→ Material to process
-------
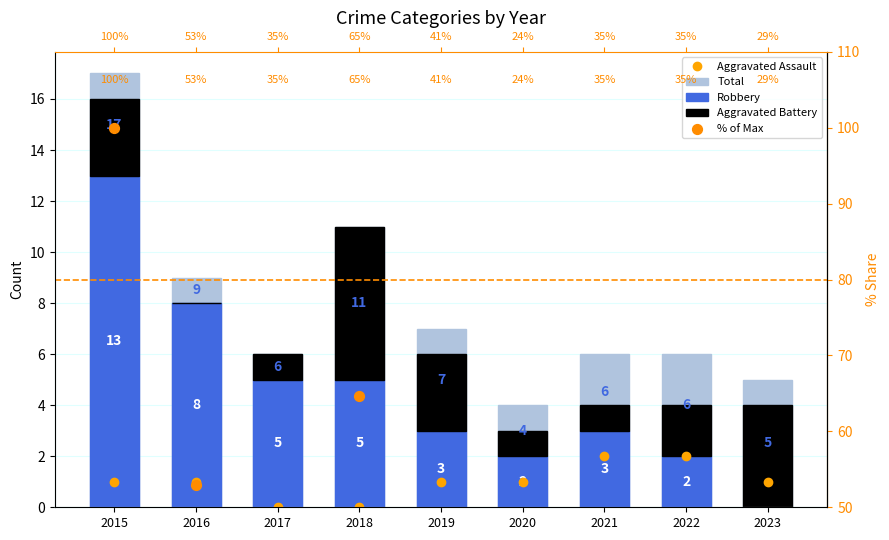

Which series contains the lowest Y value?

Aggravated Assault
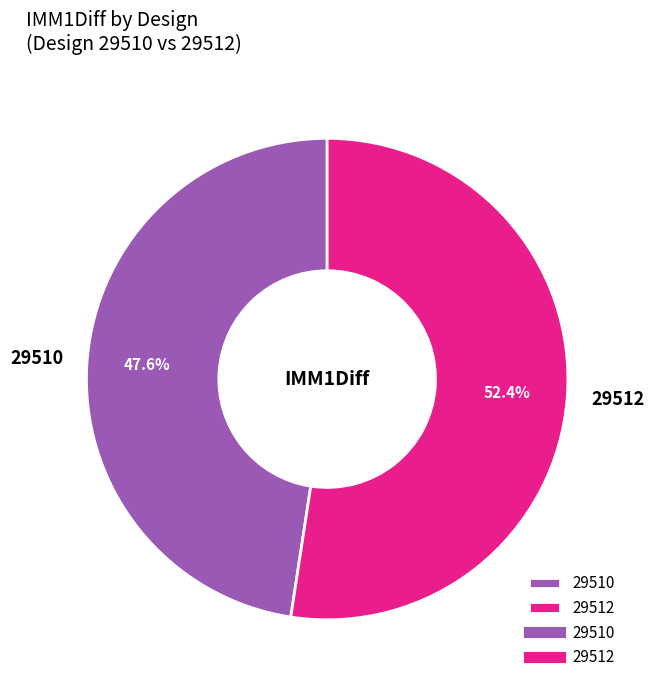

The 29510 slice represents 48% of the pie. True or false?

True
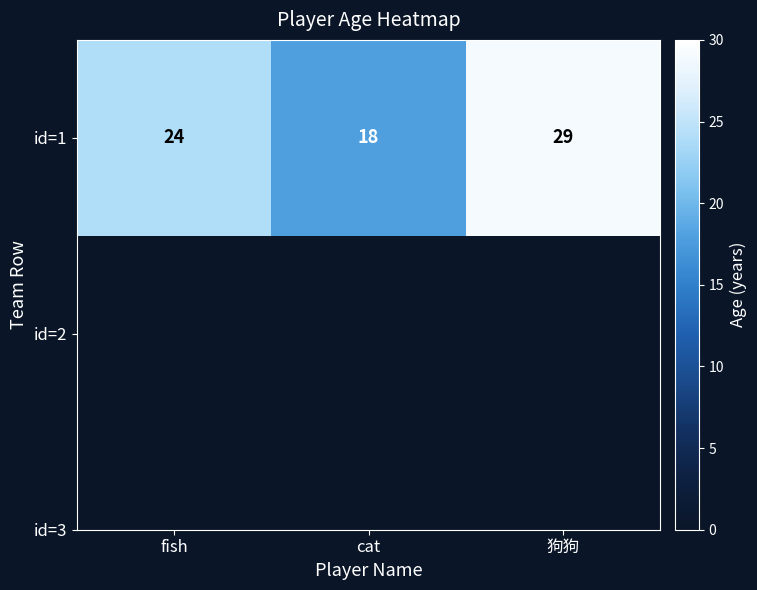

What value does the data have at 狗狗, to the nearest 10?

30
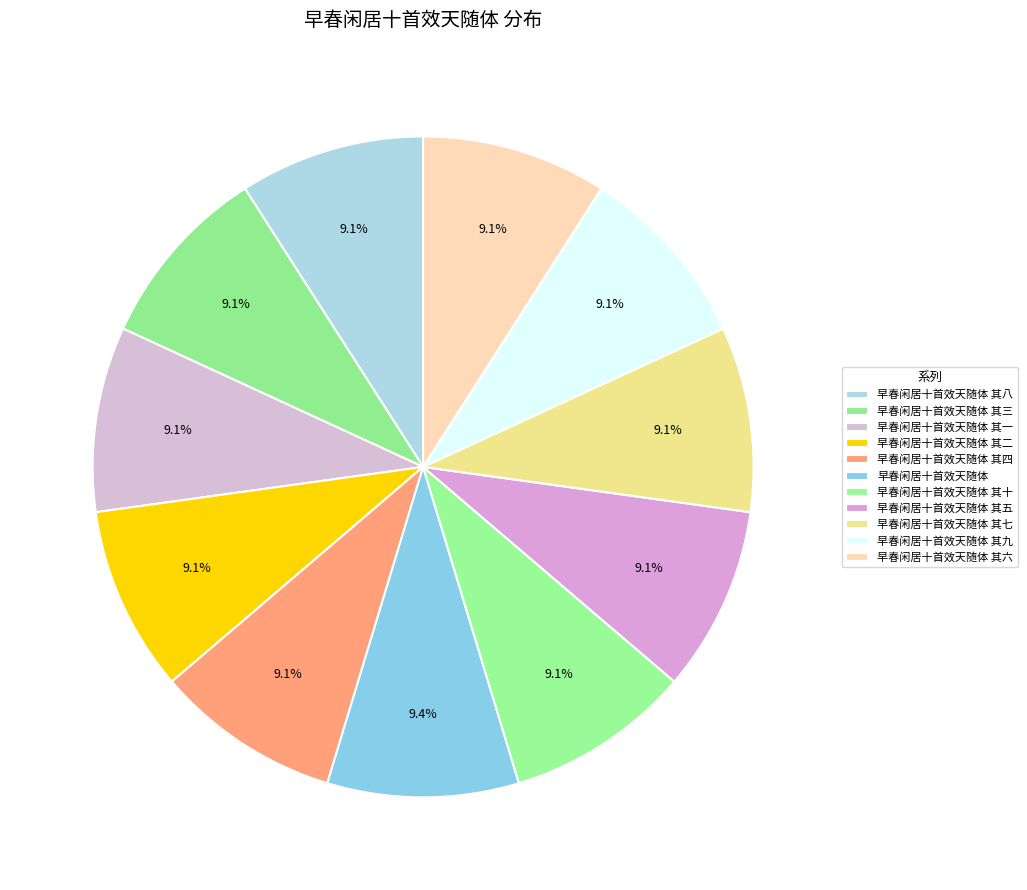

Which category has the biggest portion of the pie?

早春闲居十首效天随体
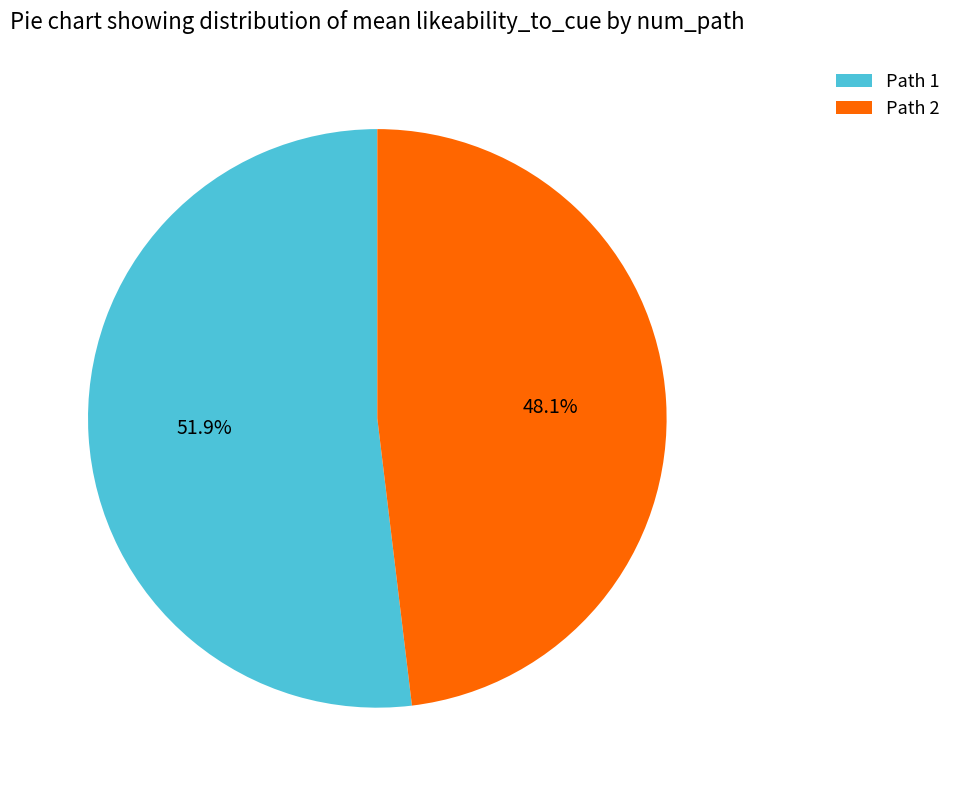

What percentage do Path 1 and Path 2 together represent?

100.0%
-------
→ Task item
Reproduce all of the material above line for line, leaving out the pictures.

→ Exercise solution
Which series contains the lowest Y value?

Aggravated Assault

The 29510 slice represents 48% of the pie. True or false?

True

What value does the data have at 狗狗, to the nearest 10?

30

Which category has the biggest portion of the pie?

早春闲居十首效天随体

What percentage do Path 1 and Path 2 together represent?

100.0%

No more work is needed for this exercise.